■ Records to process ■
+-------+

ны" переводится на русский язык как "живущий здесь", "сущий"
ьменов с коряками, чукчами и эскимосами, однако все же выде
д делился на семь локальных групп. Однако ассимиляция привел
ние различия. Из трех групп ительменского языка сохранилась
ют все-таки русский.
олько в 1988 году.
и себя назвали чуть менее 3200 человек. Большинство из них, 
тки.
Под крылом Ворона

+-------+

■ Exercise goal ■
Only an exact retyping of the full data will do.

■ Response for this exercise ■
ны" переводится на русский язык как "живущий здесь", "сущий"
ьменов с коряками, чукчами и эскимосами, однако все же выде
д делился на семь локальных групп. Однако ассимиляция привел
ние различия. Из трех групп ительменского языка сохранилась
ют все-таки русский.
олько в 1988 году.
и себя назвали чуть менее 3200 человек. Большинство из них, 
тки.
Под крылом Ворона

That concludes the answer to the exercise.